■ **About this exercise**
Copy each line from the records below in which the word "type" is found.

[Source records]
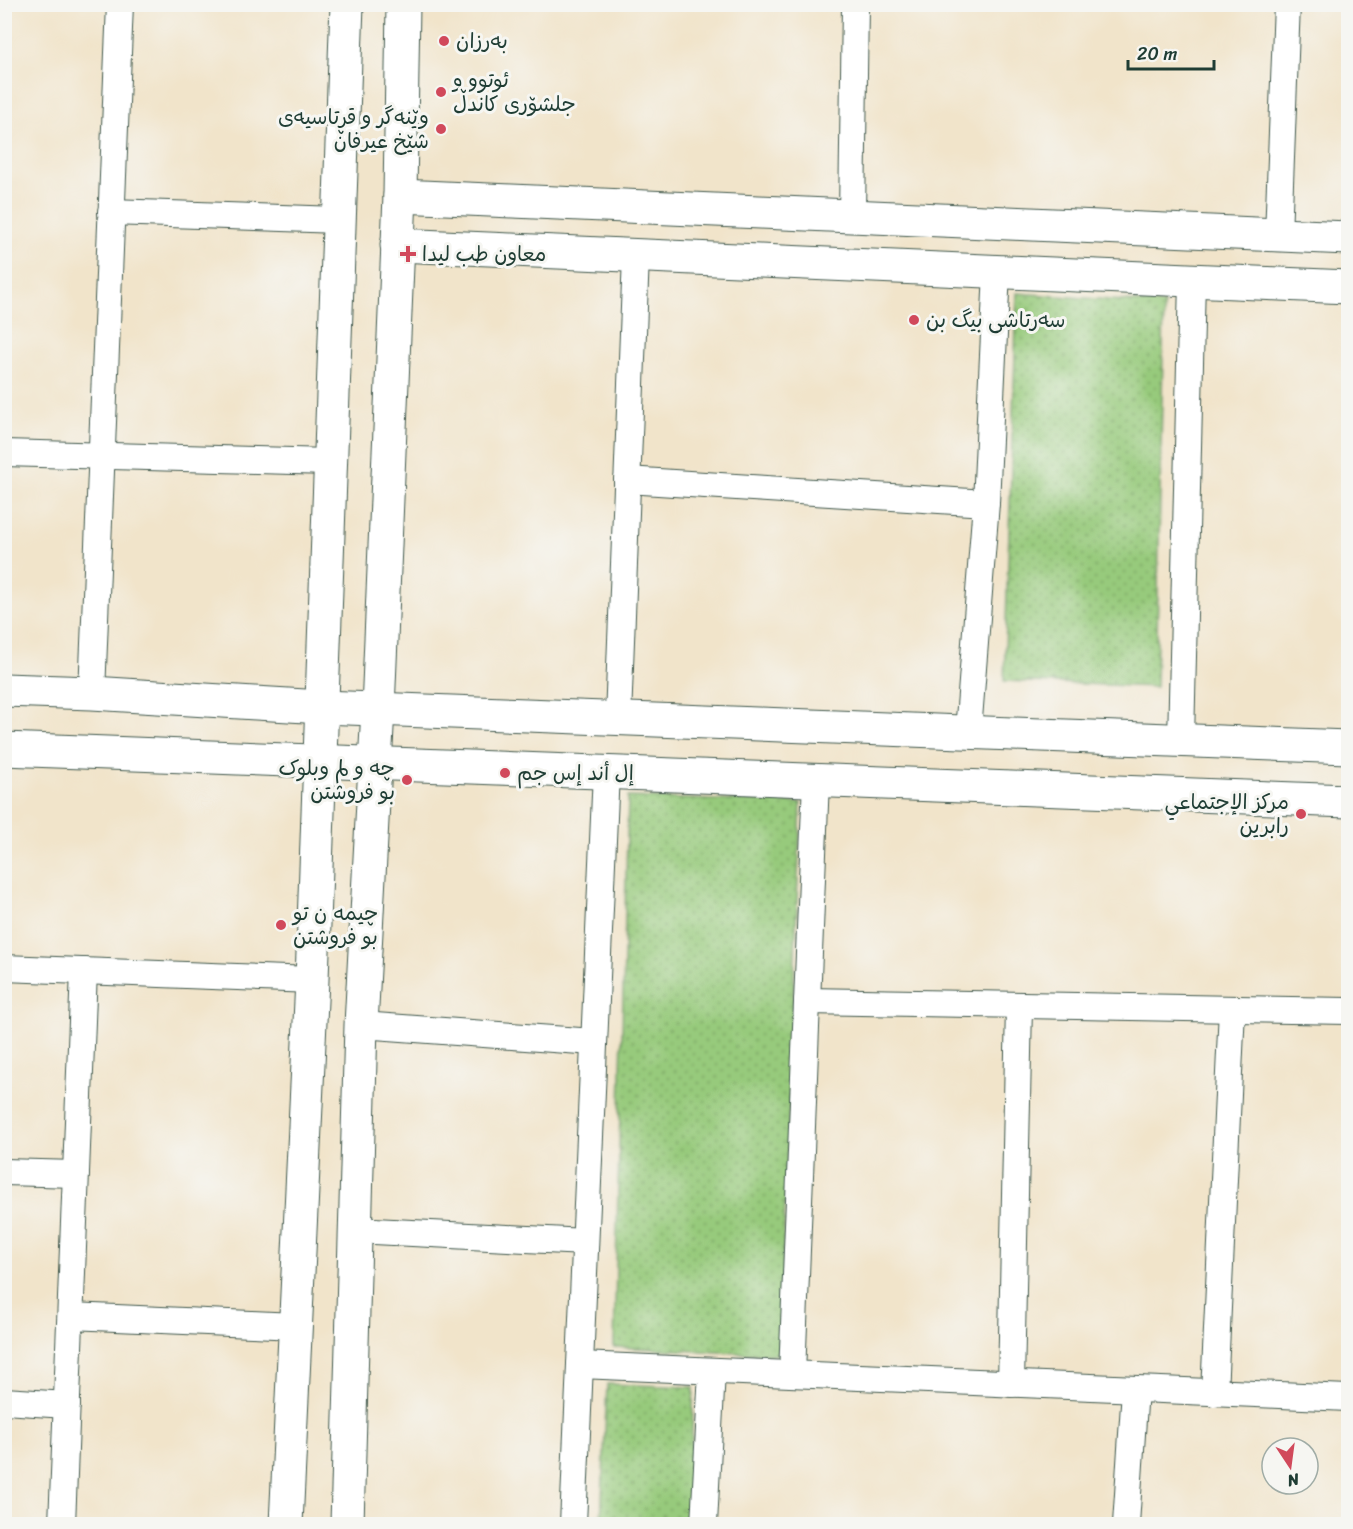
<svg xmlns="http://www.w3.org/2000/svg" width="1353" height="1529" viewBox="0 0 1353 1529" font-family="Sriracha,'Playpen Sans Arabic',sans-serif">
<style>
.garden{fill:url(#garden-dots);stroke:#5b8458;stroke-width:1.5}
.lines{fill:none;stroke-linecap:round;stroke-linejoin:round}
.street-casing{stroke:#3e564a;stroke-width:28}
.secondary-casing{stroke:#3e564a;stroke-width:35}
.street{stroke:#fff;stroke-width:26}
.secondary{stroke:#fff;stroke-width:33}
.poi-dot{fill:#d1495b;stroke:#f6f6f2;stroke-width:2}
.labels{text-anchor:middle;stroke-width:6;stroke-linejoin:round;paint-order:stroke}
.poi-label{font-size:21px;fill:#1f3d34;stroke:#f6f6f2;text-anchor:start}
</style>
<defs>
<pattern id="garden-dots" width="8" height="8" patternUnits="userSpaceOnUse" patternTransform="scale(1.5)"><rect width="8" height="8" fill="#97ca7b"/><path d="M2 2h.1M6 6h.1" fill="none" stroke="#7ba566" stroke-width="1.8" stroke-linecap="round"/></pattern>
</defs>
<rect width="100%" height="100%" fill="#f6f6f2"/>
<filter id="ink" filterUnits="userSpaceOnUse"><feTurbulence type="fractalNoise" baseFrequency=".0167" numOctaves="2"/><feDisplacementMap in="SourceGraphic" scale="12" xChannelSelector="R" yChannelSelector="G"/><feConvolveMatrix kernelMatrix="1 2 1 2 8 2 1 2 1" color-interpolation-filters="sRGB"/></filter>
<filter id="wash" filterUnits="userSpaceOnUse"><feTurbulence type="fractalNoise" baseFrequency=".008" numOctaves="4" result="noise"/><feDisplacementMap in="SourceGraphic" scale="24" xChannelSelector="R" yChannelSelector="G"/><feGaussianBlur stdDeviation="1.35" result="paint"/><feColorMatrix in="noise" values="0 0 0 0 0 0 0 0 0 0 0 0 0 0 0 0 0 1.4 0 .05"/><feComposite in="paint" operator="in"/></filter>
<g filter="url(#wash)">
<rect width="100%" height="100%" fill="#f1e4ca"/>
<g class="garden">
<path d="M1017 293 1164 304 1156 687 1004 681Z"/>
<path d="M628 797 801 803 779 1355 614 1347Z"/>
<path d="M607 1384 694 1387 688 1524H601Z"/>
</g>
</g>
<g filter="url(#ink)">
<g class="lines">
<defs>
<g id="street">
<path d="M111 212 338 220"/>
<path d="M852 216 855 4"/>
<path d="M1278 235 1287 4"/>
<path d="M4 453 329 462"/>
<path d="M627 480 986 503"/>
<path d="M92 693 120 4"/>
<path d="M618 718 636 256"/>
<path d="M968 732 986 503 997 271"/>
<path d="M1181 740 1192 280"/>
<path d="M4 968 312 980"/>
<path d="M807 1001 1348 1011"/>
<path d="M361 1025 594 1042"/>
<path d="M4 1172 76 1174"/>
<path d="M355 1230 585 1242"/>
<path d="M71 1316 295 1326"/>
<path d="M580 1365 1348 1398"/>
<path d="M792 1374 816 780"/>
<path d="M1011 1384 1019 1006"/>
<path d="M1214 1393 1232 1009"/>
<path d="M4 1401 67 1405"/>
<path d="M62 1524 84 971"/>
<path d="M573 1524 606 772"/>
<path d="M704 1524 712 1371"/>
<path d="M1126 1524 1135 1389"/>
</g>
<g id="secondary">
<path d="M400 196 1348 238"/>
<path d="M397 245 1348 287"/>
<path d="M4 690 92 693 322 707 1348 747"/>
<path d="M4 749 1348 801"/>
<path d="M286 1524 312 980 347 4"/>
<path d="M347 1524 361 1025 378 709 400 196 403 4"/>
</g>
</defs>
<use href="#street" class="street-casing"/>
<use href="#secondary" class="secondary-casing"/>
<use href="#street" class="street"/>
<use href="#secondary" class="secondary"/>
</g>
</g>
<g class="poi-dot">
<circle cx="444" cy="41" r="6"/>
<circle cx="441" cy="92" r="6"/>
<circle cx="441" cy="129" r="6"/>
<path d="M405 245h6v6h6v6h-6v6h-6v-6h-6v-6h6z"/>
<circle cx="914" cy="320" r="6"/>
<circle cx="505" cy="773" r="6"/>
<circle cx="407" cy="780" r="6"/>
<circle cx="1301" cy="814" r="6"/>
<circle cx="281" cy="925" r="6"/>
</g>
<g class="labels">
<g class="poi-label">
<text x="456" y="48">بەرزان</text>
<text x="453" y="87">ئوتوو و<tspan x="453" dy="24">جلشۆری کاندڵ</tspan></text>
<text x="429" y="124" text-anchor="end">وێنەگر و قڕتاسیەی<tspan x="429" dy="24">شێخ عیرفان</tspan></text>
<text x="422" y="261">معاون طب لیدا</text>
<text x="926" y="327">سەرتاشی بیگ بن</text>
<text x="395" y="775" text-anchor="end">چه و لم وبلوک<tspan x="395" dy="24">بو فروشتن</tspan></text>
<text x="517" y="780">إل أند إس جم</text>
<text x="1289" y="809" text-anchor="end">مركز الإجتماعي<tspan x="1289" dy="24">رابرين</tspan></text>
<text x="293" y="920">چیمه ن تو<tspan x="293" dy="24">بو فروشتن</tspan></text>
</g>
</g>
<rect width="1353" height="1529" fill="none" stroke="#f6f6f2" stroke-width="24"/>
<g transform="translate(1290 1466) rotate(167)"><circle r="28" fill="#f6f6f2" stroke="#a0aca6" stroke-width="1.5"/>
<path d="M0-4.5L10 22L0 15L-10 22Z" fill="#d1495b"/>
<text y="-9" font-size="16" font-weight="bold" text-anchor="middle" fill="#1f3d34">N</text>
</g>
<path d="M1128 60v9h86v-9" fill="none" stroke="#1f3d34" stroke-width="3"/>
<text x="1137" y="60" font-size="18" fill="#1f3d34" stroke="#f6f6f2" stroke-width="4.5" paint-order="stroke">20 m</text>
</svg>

■ **Solution to the exercise**
<filter id="ink" filterUnits="userSpaceOnUse"><feTurbulence type="fractalNoise" baseFrequency=".0167" numOctaves="2"/><feDisplacementMap in="SourceGraphic" scale="12" xChannelSelector="R" yChannelSelector="G"/><feConvolveMatrix kernelMatrix="1 2 1 2 8 2 1 2 1" color-interpolation-filters="sRGB"/></filter>
<filter id="wash" filterUnits="userSpaceOnUse"><feTurbulence type="fractalNoise" baseFrequency=".008" numOctaves="4" result="noise"/><feDisplacementMap in="SourceGraphic" scale="24" xChannelSelector="R" yChannelSelector="G"/><feGaussianBlur stdDeviation="1.35" result="paint"/><feColorMatrix in="noise" values="0 0 0 0 0 0 0 0 0 0 0 0 0 0 0 0 0 1.4 0 .05"/><feComposite in="paint" operator="in"/></filter>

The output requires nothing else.